## WHAT YOU WILL DO
Rewrite the rows from the one containing "value, not-confirmed" through the last row, inclusive, with "difference" changed to "gap" and nothing else altered.

## DATA

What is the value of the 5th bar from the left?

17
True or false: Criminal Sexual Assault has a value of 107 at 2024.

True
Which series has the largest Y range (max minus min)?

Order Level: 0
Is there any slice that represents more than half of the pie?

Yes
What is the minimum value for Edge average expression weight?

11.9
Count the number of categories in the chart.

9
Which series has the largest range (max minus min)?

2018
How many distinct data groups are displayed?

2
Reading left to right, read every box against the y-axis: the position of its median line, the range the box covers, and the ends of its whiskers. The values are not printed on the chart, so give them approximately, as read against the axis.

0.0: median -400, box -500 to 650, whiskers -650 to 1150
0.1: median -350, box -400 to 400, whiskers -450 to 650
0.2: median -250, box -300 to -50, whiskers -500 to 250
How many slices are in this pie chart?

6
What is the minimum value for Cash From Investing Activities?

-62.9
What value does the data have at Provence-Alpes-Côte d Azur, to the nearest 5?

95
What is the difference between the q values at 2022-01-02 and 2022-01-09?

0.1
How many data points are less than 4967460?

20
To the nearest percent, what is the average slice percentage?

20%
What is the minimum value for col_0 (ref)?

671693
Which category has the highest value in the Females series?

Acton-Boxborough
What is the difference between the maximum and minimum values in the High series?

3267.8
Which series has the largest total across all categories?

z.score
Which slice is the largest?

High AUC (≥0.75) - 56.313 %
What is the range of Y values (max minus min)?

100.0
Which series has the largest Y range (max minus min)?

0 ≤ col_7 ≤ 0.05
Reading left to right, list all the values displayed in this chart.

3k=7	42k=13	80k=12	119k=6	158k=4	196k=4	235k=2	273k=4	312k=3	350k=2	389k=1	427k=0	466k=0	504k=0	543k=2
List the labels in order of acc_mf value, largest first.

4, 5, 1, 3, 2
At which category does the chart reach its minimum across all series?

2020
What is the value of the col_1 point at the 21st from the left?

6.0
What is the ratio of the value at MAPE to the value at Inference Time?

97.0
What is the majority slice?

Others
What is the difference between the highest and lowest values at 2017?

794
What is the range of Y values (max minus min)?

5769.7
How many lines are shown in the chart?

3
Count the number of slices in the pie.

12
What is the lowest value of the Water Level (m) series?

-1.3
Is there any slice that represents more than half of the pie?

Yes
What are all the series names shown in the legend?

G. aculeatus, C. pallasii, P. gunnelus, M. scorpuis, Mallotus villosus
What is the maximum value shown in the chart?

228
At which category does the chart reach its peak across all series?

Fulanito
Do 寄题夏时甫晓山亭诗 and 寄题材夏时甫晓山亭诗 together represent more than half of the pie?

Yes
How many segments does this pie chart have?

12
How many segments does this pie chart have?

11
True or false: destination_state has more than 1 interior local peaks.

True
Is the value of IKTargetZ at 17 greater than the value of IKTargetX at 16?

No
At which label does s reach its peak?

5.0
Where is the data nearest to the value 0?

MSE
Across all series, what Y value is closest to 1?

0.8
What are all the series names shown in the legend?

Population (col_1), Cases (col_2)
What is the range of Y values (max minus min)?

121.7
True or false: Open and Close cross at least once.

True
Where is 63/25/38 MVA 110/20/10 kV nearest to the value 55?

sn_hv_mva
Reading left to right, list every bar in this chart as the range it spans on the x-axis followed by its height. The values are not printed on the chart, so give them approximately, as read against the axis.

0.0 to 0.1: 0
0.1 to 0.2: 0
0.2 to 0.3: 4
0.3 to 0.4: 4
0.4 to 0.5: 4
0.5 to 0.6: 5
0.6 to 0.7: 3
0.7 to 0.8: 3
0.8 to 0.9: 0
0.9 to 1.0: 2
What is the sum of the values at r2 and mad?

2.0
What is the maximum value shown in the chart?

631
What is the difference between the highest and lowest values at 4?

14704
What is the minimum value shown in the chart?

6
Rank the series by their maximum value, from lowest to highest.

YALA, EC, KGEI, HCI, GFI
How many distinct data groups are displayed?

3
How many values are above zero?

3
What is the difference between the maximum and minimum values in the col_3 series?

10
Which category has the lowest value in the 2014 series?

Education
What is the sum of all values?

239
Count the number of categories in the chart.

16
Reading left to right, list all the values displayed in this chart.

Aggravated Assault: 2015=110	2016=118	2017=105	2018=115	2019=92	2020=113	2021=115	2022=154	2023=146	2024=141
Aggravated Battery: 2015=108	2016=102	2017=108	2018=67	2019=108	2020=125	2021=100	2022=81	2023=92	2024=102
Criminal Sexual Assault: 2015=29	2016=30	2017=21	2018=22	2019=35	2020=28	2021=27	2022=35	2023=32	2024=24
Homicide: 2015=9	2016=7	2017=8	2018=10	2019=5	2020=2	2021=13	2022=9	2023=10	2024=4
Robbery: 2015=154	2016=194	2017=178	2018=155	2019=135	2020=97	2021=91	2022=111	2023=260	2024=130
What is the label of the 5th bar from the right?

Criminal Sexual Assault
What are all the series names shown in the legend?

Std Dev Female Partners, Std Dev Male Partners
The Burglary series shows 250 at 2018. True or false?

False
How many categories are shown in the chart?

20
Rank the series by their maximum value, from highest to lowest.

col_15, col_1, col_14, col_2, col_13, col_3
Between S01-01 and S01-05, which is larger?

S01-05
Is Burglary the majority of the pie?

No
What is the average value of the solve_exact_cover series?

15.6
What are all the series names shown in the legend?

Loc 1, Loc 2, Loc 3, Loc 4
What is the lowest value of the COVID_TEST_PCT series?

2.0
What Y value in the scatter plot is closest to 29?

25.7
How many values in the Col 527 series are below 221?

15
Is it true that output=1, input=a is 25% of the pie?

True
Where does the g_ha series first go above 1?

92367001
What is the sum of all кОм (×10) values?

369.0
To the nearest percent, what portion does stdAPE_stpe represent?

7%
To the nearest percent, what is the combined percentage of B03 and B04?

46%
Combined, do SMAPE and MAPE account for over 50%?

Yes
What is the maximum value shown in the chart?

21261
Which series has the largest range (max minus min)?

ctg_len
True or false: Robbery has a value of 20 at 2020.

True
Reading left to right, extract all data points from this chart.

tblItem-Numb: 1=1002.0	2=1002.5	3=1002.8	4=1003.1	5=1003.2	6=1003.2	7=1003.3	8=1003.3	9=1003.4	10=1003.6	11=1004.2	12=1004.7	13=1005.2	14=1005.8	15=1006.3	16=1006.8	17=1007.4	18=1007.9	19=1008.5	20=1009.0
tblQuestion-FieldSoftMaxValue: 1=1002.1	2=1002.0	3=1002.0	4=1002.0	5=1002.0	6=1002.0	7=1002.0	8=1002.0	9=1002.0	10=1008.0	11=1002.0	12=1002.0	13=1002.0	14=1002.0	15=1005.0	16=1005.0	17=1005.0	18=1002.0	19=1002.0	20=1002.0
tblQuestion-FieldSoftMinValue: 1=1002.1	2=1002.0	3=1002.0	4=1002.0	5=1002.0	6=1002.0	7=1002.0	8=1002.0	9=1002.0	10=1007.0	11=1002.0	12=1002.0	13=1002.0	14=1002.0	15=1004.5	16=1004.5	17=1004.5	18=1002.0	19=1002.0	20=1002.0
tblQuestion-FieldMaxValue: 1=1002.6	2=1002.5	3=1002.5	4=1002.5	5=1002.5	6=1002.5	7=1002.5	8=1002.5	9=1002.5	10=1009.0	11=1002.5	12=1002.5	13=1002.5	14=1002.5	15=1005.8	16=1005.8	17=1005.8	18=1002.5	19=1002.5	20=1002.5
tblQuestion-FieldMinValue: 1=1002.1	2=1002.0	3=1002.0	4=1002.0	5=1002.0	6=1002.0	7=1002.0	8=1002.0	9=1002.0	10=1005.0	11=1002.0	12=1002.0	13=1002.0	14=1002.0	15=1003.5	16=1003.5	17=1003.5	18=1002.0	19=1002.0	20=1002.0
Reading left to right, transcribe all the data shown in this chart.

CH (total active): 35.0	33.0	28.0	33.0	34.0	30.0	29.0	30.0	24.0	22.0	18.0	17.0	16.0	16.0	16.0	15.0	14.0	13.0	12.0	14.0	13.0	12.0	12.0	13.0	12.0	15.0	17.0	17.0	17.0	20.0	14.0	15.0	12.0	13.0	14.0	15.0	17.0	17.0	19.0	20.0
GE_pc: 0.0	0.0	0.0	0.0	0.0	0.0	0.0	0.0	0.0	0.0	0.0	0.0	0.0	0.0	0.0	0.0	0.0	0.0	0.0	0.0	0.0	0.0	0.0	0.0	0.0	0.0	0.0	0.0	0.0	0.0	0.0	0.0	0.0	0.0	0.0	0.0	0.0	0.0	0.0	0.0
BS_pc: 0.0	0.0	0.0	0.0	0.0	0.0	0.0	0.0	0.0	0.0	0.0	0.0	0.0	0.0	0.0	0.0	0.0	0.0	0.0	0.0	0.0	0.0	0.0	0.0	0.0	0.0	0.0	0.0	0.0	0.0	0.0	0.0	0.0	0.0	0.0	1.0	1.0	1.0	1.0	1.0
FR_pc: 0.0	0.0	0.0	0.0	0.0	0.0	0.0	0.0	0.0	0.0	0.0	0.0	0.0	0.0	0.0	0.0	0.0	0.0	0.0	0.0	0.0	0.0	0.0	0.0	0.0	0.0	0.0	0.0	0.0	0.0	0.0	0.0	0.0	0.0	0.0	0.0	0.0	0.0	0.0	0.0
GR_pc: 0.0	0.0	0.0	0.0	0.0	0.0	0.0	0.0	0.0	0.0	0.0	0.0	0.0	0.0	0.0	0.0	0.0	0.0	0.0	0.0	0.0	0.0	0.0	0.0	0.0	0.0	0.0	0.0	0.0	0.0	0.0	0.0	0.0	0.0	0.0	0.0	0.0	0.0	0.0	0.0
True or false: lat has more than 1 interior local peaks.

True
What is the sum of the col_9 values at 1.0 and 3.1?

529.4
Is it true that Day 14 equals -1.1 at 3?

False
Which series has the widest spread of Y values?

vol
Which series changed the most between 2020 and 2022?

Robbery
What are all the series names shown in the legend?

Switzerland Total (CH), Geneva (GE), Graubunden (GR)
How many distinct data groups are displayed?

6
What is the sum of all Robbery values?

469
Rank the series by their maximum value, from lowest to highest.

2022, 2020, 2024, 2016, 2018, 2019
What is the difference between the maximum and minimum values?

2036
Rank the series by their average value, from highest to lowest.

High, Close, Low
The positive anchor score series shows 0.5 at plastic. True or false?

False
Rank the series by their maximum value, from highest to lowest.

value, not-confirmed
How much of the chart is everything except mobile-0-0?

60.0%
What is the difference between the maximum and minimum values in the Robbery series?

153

## EXERCISE OUTPUT
value, not-confirmed
How much of the chart is everything except mobile-0-0?

60.0%
What is the gap between the maximum and minimum values in the Robbery series?

153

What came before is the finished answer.